How might God use my weakness, infirmity or disability to display His power?
How might God use my hard circumstance to show me something about Himself?
How might God use my hard circumstance to show me something about myself?
How might God use my pain for a purpose?
How might God make this mess into a message?
How might God use my current chaos to help me grow in walking by faith, not by sight?
How might God use my situation to show me that true peace is found only in Him?
3. When experiencing disappointment with God, it’s essential to ask “Where does the disappointment come from?” The disappointment seems to imply that there was some sort of promise or commitment that God didn’t follow through on. See if you can identify the promise you are claiming in the Bible. The betrayal and disappointment you feel is real, but the promises you thought God broke are not real. Therefore, the disappointment didn’t come from God breaking a promise but from my own false expectations. “Should” is a word of expectation.
God didn’t promise that we wouldn’t have trials, He promised that He would be there when we did experience trials and that He’d never leave. What if there are blessings that God offers that are greater than just a pain-free life?

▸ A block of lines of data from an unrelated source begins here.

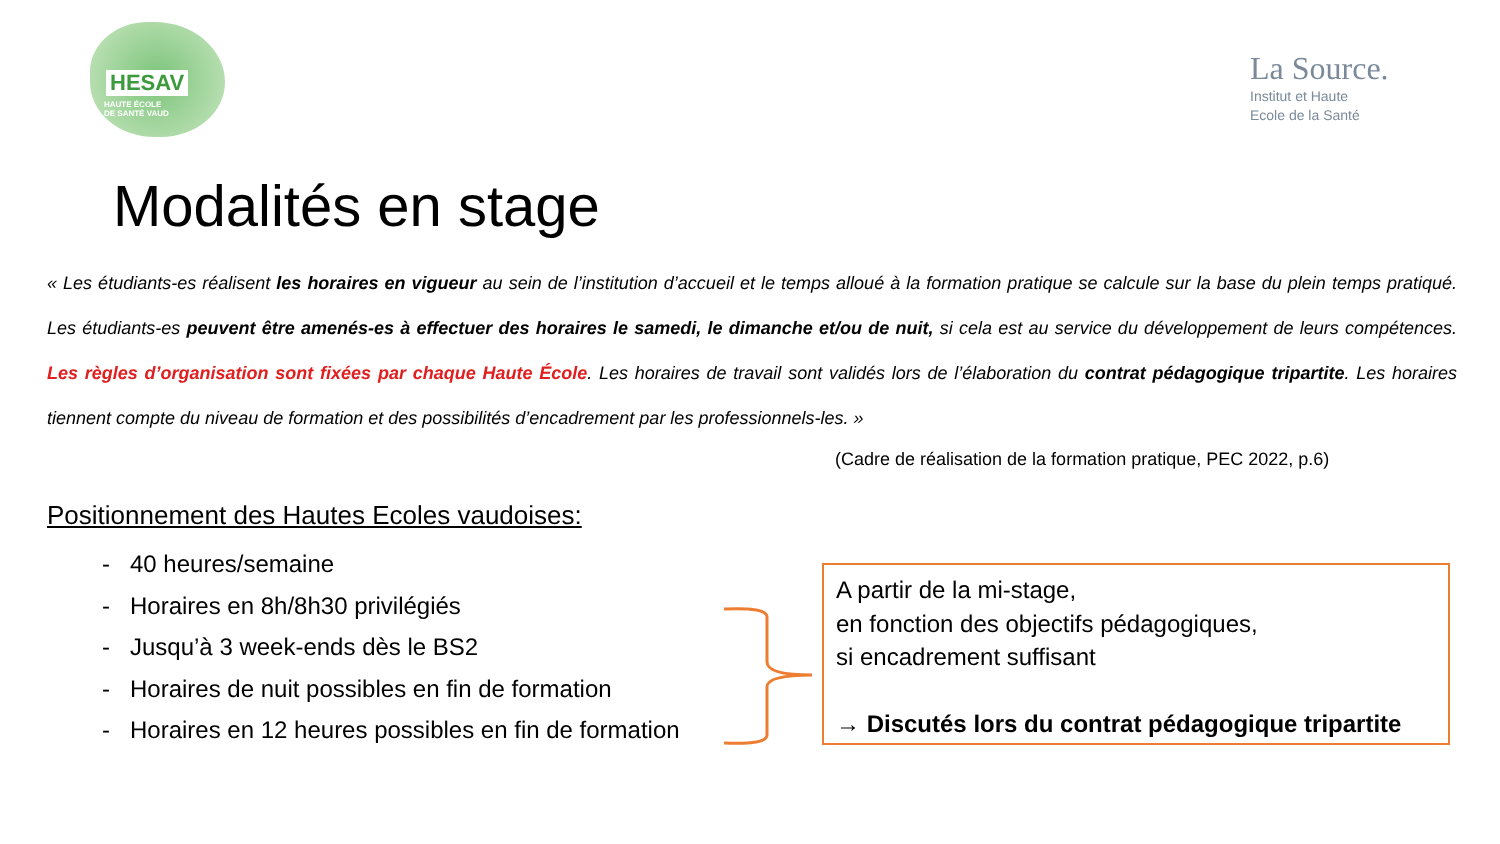HESAV
HAUTE ÉCOLE
DE SANTÉ VAUD
La Source.
Institut et Haute
Ecole de la Santé
Modalités en stage
« Les étudiants-es réalisent les horaires en vigueur au sein de l’institution d’accueil et le temps alloué à la formation pratique se calcule sur la base du plein temps pratiqué. Les étudiants-es peuvent être amenés-es à effectuer des horaires le samedi, le dimanche et/ou de nuit, si cela est au service du développement de leurs compétences. Les règles d’organisation sont fixées par chaque Haute École. Les horaires de travail sont validés lors de l’élaboration du contrat pédagogique tripartite. Les horaires tiennent compte du niveau de formation et des possibilités d’encadrement par les professionnels-les. »
(Cadre de réalisation de la formation pratique, PEC 2022, p.6)
Positionnement des Hautes Ecoles vaudoises:
- 40 heures/semaine
- Horaires en 8h/8h30 privilégiés
- Jusqu’à 3 week-ends dès le BS2
- Horaires de nuit possibles en fin de formation
- Horaires en 12 heures possibles en fin de formation
A partir de la mi-stage,
en fonction des objectifs pédagogiques,
si encadrement suffisant
→ Discutés lors du contrat pédagogique tripartite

4. God uses stories that don’t have a happy ending. How many times have you heard testimonies that begin with a trial, include lots of prayer and then have a miraculous ending? I certainly have, and there have been times when I’ve thought to myself, “I wish my story could end like that, and it’s not worth telling until it does – if it does.” I don’t know about you, but for me there’s something refreshing about hearing someone take the huge risk of being vulnerable and sharing – not that they have struggled – but are struggling with something. It makes me think, “Yea, me too.” It creates a sense of togetherness, like-mindedness and even normalcy in what I’m experiencing. I struggle with believing that I have to have my story all together – and God figured out – before it will have purpose or meaning. I am learning that my brokenness that is not yet healed may never be healed on this side of heaven; however, this promise remains – God has used, is using, and will use all of it for His glory. Sometimes the stories that don’t have a happy ending are the ones that can minister deeply to the soul of the person sitting right next to you. Don’t let one tear be wasted by fearing that God can’t use your story right now, regardless of what the ending may be.